I’m continually amazed at the creative ways I see Eloqua being used. The most common use, in external marketing campaigns, can still be very interesting, but many creative marketers are applying the automation, data, and communication aspects of the platform to various other uses with great effect. A great example of this came up the other day when I was talking with Dave Lewis and Patrice Greene at DemandGen.

They had worked with Accela on an interesting campaign that educated and engaged internal employees rather than external prospects, and in doing so garnered awards and recognition for the campaign's creativeness.

We all wrestle with the challenge of bringing new employees up to speed, educating them on our companies and brands, and getting them focused on core objectives. Accela decided to apply the techniques of nurture marketing to this challenge, and was successful in engaging 90% of their employee base.

The design of the program was quite simple:

- Over 10 weeks, each person in the company received a quiz about one of the 10 internal departments, with questions contributed by the execs in that department

- Each week followed the same pattern, with a Monday invitation, Wednesday reminder, and Thursday announcement of the week’s winner and overall leader board

- A real-time dashboard showed both results and overall participation

Automation allowed the program to smoothly run over the 10 week period with minimal involvement of the marketing team, and the continuous engagement led to 63% of the workforce playing every week.

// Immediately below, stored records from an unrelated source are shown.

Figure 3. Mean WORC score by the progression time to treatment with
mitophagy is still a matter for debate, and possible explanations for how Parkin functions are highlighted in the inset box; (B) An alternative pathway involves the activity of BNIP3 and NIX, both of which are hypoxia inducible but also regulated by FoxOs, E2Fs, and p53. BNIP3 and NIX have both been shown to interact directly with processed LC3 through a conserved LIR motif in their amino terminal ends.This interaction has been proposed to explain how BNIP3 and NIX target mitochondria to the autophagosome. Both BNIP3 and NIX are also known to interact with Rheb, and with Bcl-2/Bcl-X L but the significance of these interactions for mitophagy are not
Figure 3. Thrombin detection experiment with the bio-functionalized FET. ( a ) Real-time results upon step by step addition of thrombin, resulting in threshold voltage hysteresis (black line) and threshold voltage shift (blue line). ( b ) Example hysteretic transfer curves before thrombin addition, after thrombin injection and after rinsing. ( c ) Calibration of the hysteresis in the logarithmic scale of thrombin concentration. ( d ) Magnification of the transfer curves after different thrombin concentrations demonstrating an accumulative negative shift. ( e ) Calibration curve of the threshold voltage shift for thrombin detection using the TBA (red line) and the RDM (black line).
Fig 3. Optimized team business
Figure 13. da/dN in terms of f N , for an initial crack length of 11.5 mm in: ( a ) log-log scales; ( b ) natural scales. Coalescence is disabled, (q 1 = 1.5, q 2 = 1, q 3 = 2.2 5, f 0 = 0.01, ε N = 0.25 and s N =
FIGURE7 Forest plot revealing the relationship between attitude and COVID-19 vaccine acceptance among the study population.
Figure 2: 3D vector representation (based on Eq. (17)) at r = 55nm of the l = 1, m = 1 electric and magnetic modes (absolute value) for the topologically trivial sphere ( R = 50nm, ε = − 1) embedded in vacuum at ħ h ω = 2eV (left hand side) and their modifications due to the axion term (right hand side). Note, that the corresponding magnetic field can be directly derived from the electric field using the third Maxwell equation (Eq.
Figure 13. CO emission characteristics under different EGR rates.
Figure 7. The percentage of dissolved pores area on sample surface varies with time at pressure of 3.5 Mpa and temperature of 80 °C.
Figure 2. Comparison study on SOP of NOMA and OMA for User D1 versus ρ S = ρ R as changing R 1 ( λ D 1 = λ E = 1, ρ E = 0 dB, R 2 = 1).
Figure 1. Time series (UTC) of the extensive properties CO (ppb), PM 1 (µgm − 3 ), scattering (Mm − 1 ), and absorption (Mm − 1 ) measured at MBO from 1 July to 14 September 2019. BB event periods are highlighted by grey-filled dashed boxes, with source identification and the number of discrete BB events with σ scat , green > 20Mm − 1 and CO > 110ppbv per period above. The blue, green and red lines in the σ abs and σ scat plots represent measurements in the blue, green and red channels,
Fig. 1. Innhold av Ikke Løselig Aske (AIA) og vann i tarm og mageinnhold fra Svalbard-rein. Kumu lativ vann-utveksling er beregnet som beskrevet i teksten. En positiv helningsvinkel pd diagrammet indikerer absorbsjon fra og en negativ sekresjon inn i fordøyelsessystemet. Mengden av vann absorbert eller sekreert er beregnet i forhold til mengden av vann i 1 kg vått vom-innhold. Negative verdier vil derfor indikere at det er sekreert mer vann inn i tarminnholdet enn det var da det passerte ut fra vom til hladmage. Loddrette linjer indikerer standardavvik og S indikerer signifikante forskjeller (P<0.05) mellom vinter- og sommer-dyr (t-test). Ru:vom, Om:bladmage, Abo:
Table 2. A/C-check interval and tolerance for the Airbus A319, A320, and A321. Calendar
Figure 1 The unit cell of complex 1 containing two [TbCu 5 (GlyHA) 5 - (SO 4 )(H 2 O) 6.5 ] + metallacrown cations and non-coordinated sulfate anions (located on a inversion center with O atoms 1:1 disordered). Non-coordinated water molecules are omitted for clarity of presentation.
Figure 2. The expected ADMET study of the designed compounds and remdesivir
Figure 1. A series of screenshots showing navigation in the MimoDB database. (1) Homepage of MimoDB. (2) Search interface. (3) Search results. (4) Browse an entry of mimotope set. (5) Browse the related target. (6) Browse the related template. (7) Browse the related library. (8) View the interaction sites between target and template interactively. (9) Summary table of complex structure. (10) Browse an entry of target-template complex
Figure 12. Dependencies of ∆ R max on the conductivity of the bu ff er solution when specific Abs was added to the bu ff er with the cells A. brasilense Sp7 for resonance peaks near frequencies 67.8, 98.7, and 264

As with many marketing concepts that show success, this quickly resulted in a copy of the campaign being used, with some modifications, by human resources to onboard new employees.

DemandGen’s work with Accela is a great example of how the capabilities that a marketing team has with Eloqua can be extended into novel and interesting areas. The goals, techniques, and approaches of nurture marketing are just as valuable with internal marketing campaigns that drive employee engagement as they are with external marketing campaigns that increase engagement within a prospect base.

The details of the Accela case study are available here on the DemandGen site.

Tuesday, May 5, 2009

Security Popup - Get Rid of It

We've all seen the popup that appears whenever you edit any marketing content in an email or landing page editor. It adds an unnecessary click to your day as you allow it to display the non-secure content that you are editing.

The great thing is that there is a quick and simple setting you can use to get rid of it entirely.

Before I start, I should admit that I am borrowing this tip from the folks at Astadia, who came out with it in a Tip of the Week a few months back. However, it's too good not to repeat.

Simply go to the Tools->Internet Options menu in Internet Explorer, and choose the Security tab. For each of the "Internet", "Local Intranet" and "Trusted Sites" zones, go through the following process:

Select the zone

Click "Custom level..."

Scroll down to the setting for "Display mixed content"

Choose "Enable"

Click "OK"

That's all you need to do - but remember to do it for all the zones, and be sure to add as one of your trusted sites.

You may need to close and restart Internet Explorer before the changes take effect, but once you do, you will no longer see the security popup when you edit content.